The second most frequent factor causing vulvovaginal infections is vulvovaginal candidiasis. The use of medications derived from natural sources is prioritized due to an increasing susceptibility to synthetic antifungal medications. Lawsone is an antifungal drug (BCS class II) having poor aqueous solubility. Preparing the Lawsone solid dispersion-based suppository for treating vulvovaginal candidiasis was the goal of the current investigation. The impact of the different carriers on Lawsone's aqueous solubility was assessed using the phase solubility method. Using Poloxamer 407 as a carrier, solid dispersion of Lawsone was formulated by employing solvent evaporation method in a range of weight ratios (1:0.5, 1:1, and 1:2). FTIR, DSC, XRD, and SEM studies were used to characterize the optimized solid dispersion. Higher solubility (2.11 +/- 0.04 mg/ml) and in vitro release (97.22 +/- 2.16%) were observed for solid dispersion of 1:1 ratio. Hence, it was chosen as the optimal batch for suppository preparation.
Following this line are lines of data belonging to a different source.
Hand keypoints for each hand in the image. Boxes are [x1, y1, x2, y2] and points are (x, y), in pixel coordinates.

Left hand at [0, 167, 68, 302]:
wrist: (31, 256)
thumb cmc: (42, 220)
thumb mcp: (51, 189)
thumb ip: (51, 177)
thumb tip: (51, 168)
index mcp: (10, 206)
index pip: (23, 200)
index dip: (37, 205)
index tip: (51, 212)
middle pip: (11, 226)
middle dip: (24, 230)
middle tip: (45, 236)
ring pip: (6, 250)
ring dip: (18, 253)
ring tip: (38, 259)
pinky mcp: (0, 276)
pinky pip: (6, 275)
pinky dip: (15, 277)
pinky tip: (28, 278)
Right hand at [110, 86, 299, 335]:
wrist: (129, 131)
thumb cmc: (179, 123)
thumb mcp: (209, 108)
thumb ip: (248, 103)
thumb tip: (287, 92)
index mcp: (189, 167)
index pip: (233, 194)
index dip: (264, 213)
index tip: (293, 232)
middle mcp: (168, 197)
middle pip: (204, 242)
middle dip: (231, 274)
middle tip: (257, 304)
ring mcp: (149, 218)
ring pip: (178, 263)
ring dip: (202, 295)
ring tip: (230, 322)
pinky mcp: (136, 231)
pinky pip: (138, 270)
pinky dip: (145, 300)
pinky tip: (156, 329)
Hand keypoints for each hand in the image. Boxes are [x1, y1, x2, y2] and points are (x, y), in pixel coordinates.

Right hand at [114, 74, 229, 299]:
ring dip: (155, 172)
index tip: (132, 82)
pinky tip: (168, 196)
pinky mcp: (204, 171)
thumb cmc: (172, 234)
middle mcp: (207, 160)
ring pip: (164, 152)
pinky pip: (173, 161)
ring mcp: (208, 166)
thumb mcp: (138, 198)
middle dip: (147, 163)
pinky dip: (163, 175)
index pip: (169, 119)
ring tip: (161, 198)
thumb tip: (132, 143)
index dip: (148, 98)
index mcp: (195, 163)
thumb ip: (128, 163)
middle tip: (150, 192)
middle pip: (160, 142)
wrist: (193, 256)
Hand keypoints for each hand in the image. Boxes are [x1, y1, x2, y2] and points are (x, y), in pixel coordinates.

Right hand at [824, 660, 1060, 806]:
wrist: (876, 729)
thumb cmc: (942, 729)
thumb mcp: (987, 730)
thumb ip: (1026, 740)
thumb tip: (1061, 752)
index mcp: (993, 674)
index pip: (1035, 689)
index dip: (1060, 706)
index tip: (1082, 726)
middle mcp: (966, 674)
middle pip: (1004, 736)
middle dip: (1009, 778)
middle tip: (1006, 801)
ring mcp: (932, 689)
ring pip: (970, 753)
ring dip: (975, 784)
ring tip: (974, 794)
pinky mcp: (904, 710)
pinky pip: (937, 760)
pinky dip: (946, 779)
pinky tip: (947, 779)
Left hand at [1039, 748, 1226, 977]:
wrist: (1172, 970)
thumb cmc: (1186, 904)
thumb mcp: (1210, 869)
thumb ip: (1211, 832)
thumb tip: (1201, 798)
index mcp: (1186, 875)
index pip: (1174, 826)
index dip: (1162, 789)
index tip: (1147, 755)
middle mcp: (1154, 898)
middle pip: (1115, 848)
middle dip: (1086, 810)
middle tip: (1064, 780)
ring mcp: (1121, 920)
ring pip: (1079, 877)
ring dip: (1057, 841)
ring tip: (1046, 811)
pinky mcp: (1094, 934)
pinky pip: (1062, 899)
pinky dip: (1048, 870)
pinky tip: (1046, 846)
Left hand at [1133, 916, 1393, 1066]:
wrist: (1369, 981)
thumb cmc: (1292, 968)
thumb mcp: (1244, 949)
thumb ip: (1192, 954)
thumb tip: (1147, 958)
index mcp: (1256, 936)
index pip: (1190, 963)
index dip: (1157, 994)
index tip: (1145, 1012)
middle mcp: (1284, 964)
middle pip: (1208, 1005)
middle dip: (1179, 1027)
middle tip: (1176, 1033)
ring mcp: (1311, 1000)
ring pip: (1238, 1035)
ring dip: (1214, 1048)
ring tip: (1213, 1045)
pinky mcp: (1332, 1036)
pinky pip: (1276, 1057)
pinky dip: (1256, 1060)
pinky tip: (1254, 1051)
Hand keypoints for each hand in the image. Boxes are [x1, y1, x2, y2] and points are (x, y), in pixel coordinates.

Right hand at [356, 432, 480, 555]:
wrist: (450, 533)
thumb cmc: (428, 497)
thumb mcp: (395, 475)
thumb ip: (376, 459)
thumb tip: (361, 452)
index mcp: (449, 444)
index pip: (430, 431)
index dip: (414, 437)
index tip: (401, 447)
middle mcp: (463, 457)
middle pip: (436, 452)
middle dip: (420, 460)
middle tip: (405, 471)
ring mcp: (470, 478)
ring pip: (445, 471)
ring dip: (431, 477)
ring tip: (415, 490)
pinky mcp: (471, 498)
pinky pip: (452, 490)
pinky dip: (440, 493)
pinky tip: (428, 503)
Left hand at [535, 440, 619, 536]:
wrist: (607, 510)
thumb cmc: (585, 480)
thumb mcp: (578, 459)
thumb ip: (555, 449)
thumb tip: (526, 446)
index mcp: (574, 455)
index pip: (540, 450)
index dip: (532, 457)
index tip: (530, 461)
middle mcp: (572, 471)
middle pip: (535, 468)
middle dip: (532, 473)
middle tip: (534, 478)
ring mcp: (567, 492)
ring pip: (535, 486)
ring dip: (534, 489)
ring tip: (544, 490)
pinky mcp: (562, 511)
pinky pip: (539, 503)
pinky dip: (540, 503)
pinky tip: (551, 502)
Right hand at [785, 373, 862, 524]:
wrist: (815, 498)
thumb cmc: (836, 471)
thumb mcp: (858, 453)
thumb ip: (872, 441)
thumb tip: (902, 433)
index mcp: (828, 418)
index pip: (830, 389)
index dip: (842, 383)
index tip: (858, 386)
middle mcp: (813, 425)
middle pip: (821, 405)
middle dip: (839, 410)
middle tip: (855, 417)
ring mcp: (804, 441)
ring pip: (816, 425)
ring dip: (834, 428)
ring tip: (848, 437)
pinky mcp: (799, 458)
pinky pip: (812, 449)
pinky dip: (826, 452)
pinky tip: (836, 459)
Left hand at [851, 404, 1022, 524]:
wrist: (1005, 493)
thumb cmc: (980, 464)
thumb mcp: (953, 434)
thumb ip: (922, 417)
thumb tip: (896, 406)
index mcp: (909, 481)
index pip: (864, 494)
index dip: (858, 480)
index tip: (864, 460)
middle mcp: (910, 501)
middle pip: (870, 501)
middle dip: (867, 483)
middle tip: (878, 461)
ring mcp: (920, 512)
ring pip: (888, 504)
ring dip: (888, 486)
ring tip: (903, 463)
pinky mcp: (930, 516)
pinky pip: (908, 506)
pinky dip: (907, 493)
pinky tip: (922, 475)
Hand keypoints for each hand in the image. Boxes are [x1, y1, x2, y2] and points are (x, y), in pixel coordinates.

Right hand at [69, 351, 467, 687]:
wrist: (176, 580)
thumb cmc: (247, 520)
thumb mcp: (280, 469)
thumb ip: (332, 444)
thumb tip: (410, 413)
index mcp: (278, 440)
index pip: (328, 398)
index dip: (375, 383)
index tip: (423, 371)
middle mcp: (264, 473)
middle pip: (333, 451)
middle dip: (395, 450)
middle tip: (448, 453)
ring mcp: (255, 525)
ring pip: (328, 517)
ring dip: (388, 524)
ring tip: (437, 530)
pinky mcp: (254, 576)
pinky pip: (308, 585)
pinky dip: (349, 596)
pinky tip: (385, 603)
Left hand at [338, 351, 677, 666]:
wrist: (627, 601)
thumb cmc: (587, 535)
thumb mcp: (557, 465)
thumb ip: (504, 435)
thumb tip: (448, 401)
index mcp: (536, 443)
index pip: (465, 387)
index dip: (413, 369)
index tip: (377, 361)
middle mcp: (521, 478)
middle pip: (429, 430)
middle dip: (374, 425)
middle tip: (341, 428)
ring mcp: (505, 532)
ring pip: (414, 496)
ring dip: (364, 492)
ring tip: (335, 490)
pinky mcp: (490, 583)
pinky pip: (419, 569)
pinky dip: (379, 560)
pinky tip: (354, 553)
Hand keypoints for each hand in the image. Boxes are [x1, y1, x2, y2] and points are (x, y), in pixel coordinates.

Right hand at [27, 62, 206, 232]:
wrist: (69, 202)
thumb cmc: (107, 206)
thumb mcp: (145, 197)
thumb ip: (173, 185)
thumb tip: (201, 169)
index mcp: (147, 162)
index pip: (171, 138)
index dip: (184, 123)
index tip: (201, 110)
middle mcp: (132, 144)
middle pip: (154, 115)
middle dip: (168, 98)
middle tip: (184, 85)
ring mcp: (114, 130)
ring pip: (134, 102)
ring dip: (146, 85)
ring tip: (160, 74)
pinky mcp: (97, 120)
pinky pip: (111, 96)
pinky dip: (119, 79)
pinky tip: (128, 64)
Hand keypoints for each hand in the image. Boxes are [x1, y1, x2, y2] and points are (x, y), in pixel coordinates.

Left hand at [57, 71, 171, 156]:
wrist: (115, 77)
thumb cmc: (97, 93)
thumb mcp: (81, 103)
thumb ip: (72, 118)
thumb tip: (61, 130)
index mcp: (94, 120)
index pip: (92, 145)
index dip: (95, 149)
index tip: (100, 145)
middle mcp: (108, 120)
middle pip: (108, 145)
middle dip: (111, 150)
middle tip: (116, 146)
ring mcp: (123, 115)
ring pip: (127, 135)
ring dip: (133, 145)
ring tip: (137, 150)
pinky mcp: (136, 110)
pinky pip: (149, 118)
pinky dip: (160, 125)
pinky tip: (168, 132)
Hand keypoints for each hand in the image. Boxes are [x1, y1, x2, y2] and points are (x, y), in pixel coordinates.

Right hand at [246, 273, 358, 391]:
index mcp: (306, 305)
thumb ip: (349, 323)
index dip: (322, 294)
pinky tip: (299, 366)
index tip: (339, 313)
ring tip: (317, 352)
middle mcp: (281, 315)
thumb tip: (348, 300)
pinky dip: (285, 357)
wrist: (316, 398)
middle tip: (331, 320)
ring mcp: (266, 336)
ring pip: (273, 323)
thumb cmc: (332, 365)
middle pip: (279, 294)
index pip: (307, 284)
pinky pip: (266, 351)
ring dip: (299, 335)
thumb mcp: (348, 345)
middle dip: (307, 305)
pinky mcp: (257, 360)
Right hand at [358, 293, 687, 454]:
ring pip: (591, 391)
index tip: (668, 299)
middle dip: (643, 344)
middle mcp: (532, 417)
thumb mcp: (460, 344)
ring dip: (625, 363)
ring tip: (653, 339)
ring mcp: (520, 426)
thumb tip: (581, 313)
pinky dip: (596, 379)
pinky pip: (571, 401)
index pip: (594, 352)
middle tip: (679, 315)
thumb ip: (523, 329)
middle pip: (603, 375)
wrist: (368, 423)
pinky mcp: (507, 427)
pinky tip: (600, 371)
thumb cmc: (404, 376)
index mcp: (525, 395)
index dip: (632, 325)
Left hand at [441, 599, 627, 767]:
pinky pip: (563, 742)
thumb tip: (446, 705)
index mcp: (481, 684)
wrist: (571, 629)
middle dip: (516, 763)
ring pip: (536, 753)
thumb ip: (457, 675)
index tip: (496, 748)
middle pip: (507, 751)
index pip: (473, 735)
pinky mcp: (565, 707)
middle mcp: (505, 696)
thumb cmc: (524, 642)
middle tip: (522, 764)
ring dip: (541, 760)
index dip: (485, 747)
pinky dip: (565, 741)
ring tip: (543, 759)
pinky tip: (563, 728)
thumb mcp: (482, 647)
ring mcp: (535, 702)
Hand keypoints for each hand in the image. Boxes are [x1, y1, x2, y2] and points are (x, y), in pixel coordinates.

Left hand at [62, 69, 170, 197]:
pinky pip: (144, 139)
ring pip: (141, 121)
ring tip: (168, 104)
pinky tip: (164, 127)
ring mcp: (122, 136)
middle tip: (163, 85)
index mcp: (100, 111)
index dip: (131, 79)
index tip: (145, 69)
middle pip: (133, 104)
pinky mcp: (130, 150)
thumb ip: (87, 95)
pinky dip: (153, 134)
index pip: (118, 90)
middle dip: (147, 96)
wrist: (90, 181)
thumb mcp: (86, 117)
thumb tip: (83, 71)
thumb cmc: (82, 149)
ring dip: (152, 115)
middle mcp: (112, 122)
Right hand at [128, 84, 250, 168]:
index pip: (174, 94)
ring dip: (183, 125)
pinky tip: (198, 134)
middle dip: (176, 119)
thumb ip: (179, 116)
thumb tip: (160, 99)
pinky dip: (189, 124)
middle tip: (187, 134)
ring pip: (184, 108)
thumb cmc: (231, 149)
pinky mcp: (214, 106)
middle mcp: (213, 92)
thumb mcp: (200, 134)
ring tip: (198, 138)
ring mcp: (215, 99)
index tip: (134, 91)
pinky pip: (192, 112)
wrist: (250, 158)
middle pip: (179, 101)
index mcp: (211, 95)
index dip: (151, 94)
The suppository batches were prepared and optimized with the help of Design Expert (R) software by D-Optimal mixture design. PEG 4000 and PEG 400 were taken as the factors while the responses studied were melting time, disintegration time, hardness, and in vitro drug release. Based on the responses of the Design expert (R), the ratio of PEG 4000 and PEG 400 (70:30) suppository batch SL1 was the optimized one. Compared to intact Lawsone-incorporated suppositories (66.21 +/- 5.12%), the in vitro release of Lawsone from solid dispersion-incorporated suppositories was significantly enhanced (97.48 +/- 2.12%).